Prioritize search merchandising improvements by revenue impact
Every anomaly report ranks affected queries by estimated revenue at risk — calculated from session volume, expected conversion rate, and average order value. This gives merchandising teams a data-backed priority list for search optimization.

FAQs

How are search pages detected?
Search pages are identified through URL patterns — paths containing /search, and URL parameters like ?q=, ?query=, ?keyword=, or ?search=. This works automatically across most ecommerce platforms without additional configuration.

What baseline is used for anomaly detection?
Each search metric is compared against a rolling 7-day average with a 2-standard-deviation threshold, the same statistical model used for all behavioral anomalies. This adapts to your site's normal patterns rather than using fixed thresholds.
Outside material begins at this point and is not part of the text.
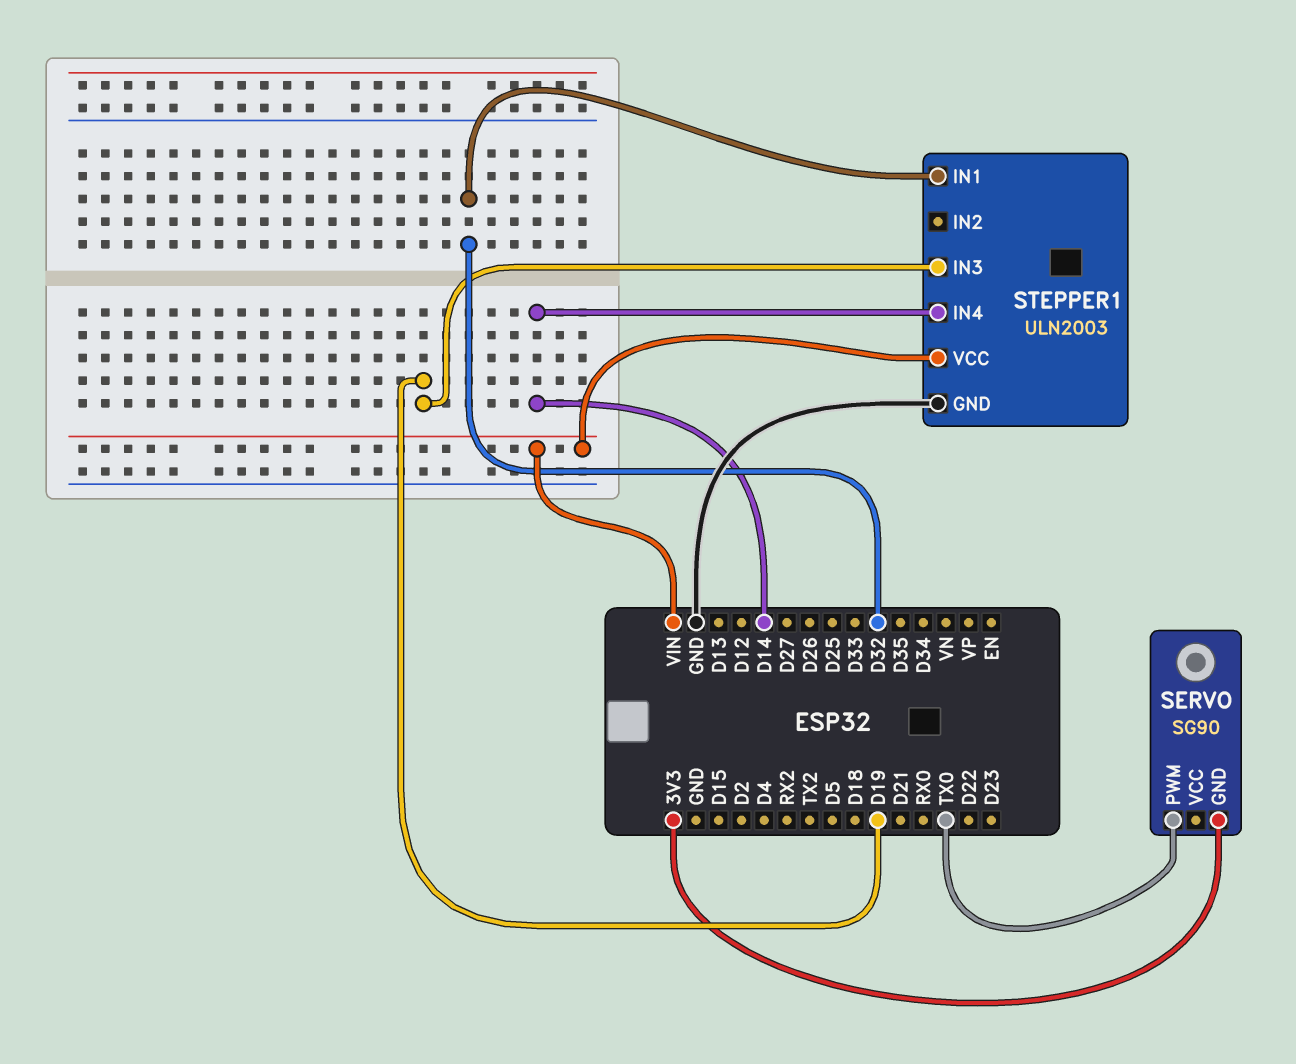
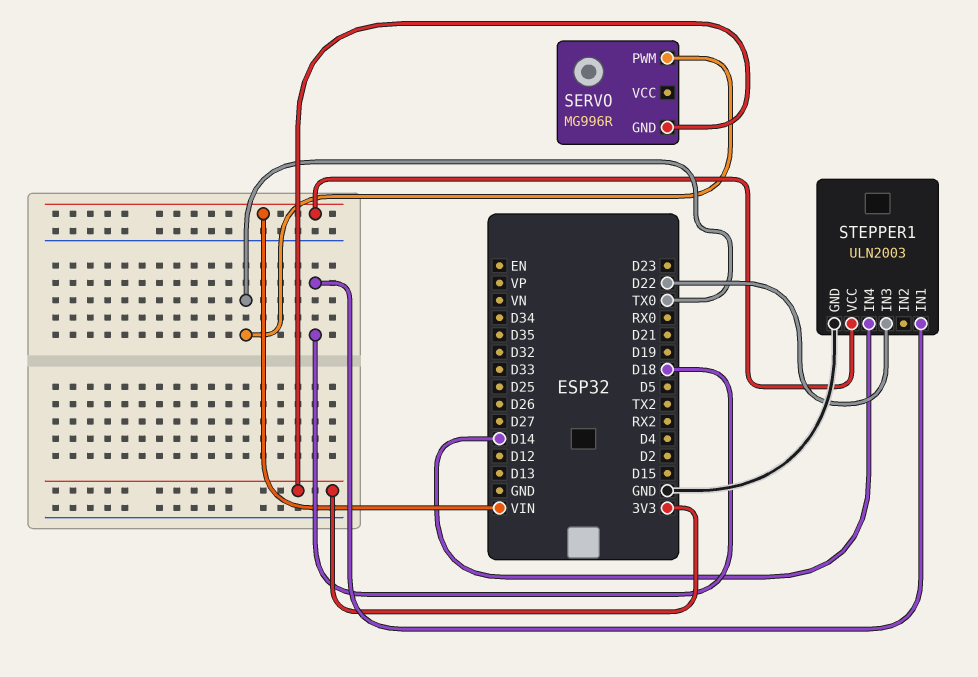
SERVO: SG90 -> MG996R
STEPPER1 pin IN1: D32 -> D18
STEPPER1 pin IN3: D19 -> D22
Do non-product searches (like "returns" or "size chart") trigger false positives?
The system accounts for this. Non-product searches with naturally low click-through rates are flagged as content gap opportunities rather than search quality issues in the report's recommended actions.

Can I see session recordings for search anomalies?
Yes. Every search anomaly report links to session recordings showing the actual user behavior — a shopper scanning search results and leaving, clicking a result and bouncing from the PDP, or looping through multiple searches in frustration.

Does this work with AJAX-based search that doesn't change the URL?
The current version relies on URL-based search detection. A pixel enhancement for AJAX search handling and zero-result detection is planned for a future release.